A Prayer for the Dying

"Mein Gott", sagt er. "1974. Zwölf Jahre, Siobhan. Zwölf gute Jahre." Zwölf Jahre, das ist die Zeit von 1974 bis 1986, als der Film gedreht wurde. 1974 war das Jahr, in dem ein IRA-Kommando in zwei von britischen Soldaten besuchten Pubs in Guildford (südwestlich von London) Sprengsätze zündete. Dabei starben zwei Soldatinnen, zwei Soldaten und ein Bauarbeiter. 65 Menschen wurden verletzt. Die Anschläge in Guildford waren der Auftakt zu einer einjährigen Kampagne, bei der die Provisional IRA Pubs im Großraum London und in den Midlands als Ziele wählte. In zwei Pubs in Birmingham rissen Bomben 21 Menschen in den Tod, mehr als 150 wurden verletzt.

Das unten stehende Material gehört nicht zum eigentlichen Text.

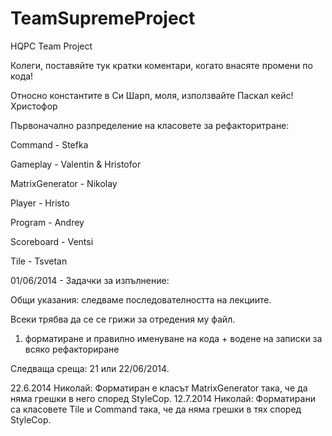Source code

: ﻿TeamSupremeProject
==================

HQPC Team Project

Колеги, поставяйте тук кратки коментари, когато внасяте промени по кода!

Относно константите в Си Шарп, моля, използвайте Паскал кейс! Христофор

Първоначално разпределение на класовете за рефакторитране:

Command - Stefka

Gameplay - Valentin & Hristofor

MatrixGenerator - Nikolay

Player - Hristo

Program - Andrey

Scoreboard - Ventsi

Tile - Tsvetan

01/06/2014 - Задачки за изпълнение:

Общи указания: следваме последователността на лекциите.

Всеки трябва да се се грижи за отредения му файл.

1) форматиране и правилно именуване на кода + водене на записки за всяко рефакториране

Следваща среща: 21 или 22/06/2014.

22.6.2014 Николай: Форматиран е класът MatrixGenerator така, че да няма грешки в него според StyleCop. 
12.7.2014 Николай: Форматирани са класовете Tile и Command така, че да няма грешки в тях според StyleCop. 
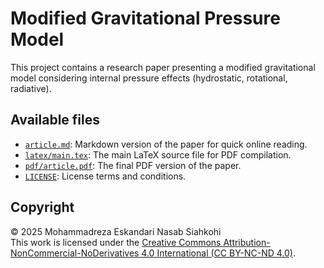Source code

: 
# Modified Gravitational Pressure Model

This project contains a research paper presenting a modified gravitational model considering internal pressure effects (hydrostatic, rotational, radiative).

## Available files

- [`article.md`](./article.md): Markdown version of the paper for quick online reading.
- [`latex/main.tex`](./latex/main.tex): The main LaTeX source file for PDF compilation.
- [`pdf/article.pdf`](./pdf/article.pdf): The final PDF version of the paper.
- [`LICENSE`](./LICENSE): License terms and conditions.

## Copyright

© 2025 Mohammadreza Eskandari Nasab Siahkohi  
This work is licensed under the [Creative Commons Attribution-NonCommercial-NoDerivatives 4.0 International (CC BY-NC-ND 4.0)](https://creativecommons.org/licenses/by-nc-nd/4.0/).
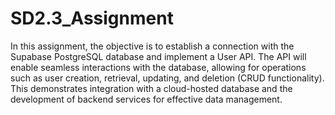 # SD2.3_Assignment
In this assignment, the objective is to establish a connection with the Supabase PostgreSQL database and implement a User API. The API will enable seamless interactions with the database, allowing for operations such as user creation, retrieval, updating, and deletion (CRUD functionality). This demonstrates integration with a cloud-hosted database and the development of backend services for effective data management.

Wer denkt, dass man dem Terror durch immer neue Einschränkungen der Bürgerrechte und erweiterte Polizeibefugnisse erfolgreich begegnen kann sollte sich das Jahr 1974 genauer anschauen. Die Bombenkampagne der IRA beschleunigte die Verabschiedung von Antiterrorgesetzen, die sich zur Aushebelung des Rechtsstaats verwenden ließen. Was vorher höchst umstritten gewesen war kam nun ohne nennenswerten Widerstand durch das Parlament. Die IRA wurde dadurch nicht etwa eingeschüchtert oder zur Umkehr bewegt. Die Provos fühlten sich in der Überzeugung bestärkt, auf dem richtigen Weg zu sein.

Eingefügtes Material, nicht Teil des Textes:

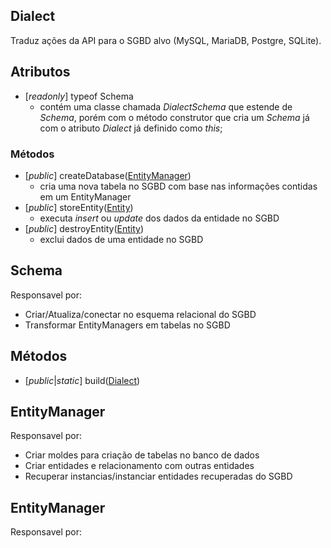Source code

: ## Dialect

Traduz ações da API para o SGBD alvo (MySQL, MariaDB, Postgre, SQLite).

## Atributos

- [_readonly_] typeof Schema
  - contém uma classe chamada _DialectSchema_ que estende de _Schema_, porém com o método construtor que cria um _Schema_ já com o atributo _Dialect_ já definido como _this_;  

### Métodos

- [_public_] createDatabase([EntityManager](#entitymanager))
  - cria uma nova tabela no SGBD com base nas informações contidas em um EntityManager
- [_public_] storeEntity([Entity](#entity))
  - executa _insert_ ou _update_ dos dados da entidade no SGBD
- [_public_] destroyEntity([Entity](#entity))
  - exclui dados de uma entidade no SGBD

## Schema

Responsavel por:
- Criar/Atualiza/conectar no esquema relacional do SGBD
- Transformar EntityManagers em tabelas no SGBD

## Métodos

- [_public_|_static_] build([Dialect](#dialect))

## EntityManager

Responsavel por:
- Criar moldes para criação de tabelas no banco de dados
- Criar entidades e relacionamento com outras entidades
- Recuperar instancias/instanciar entidades recuperadas do SGBD

## EntityManager

Responsavel por:
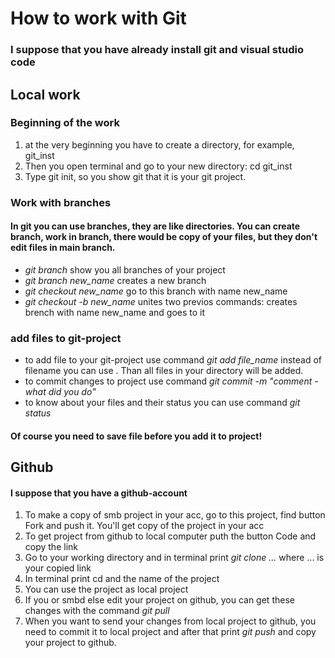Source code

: # How to work with Git

### I suppose that you have already install git and visual studio code

## Local work

### Beginning of the work
1. at the very beginning you have to create a directory, for example, git_inst
2. Then you open terminal and go to your new directory:
cd git_inst
3. Type git init, so you show git that it is your git project.

### Work with branches
#### In git you can use branches, they are like directories. You can create branch, work in branch, there would be copy of your files, but they don't edit files in main branch.
* *git branch* show you all branches of your project
* *git branch new_name* creates a new branch
* *git checkout new_name* go to this branch with name new_name
* *git checkout -b new_name* unites two previos commands: creates brench with name new_name and goes to it

### add files to git-project
* to add file to your git-project use command *git add file_name* instead of filename you can use . Than all files in your directory will be added.
* to commit changes to project use command *git commit -m "comment - what did you do"*
* to know about your files and their status you can use command *git status* 

#### Of course you need to save file before you add it to project!

## Github
#### I suppose that you have a github-account
1. To make a copy of smb project in your acc, go to this project, find button Fork and push it. You'll get copy of the project in your acc
2. To get project from github to local computer puth the button Code and copy the link
3. Go to your working directory and in terminal print *git clone ...* where ... is your copied link
4. In terminal print cd and the name of the project
5. You can use the project as local project
6. If you or smbd else edit your project on github, you can get these changes with the command *git pull*
7. When you want to send your changes from local project to github, you need to commit it to local project and after that print *git push* and copy your project to github.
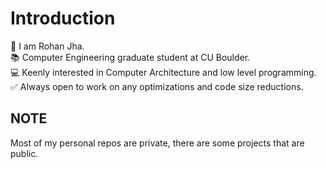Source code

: # Introduction
👋 I am Rohan Jha. \
📚 Computer Engineering graduate student at CU Boulder. \
💻 Keenly interested in Computer Architecture and low level programming. \
✅ Always open to work on any optimizations and code size reductions. 

## NOTE 
Most of my personal repos are private, there are some projects that are public.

Die Reaktion der britischen Regierung schien zu bestätigen, dass Anschläge in England viel wirkungsvoller waren als solche in Nordirland. Die IRA bombte deshalb weiter, während das, was mehr Sicherheit bringen sollte, neue Opfer produzierte und eine zusätzliche Verhärtung der Fronten. Die Antiterrorgesetze ermöglichten es den unter enormem Druck stehenden Behörden, "Schuldige" für die Anschläge in Guildford und Birmingham zu präsentieren. Auf Grundlage fragwürdiger Indizien und von der Polizei erpresster Geständnisse wurden 1975/76 zehn Angeklagte zu lebenslangen Haftstrafen verurteilt.

Die Anschläge von Guildford und Birmingham stießen auf so große Empörung in der britischen Öffentlichkeit, dass die IRA erst 1985 zugab, dafür verantwortlich zu sein (ein Jahr, bevor Hodges die Pubszene drehte), was die Erinnerung an die damaligen Bluttaten wieder sehr lebendig machte. Zugleich half ihr das Fehlverhalten von Polizeibehörden und Justiz beim Rekrutieren neuer Mitglieder. Es wiederholte sich, was man auch 1916 schon erlebt hatte. Ein Staat, der zu sehr auf Härte und ein durch fragwürdige Gesetze erzeugtes Gefühl von Sicherheit baut, stärkt den Terrorismus, den er bekämpfen will.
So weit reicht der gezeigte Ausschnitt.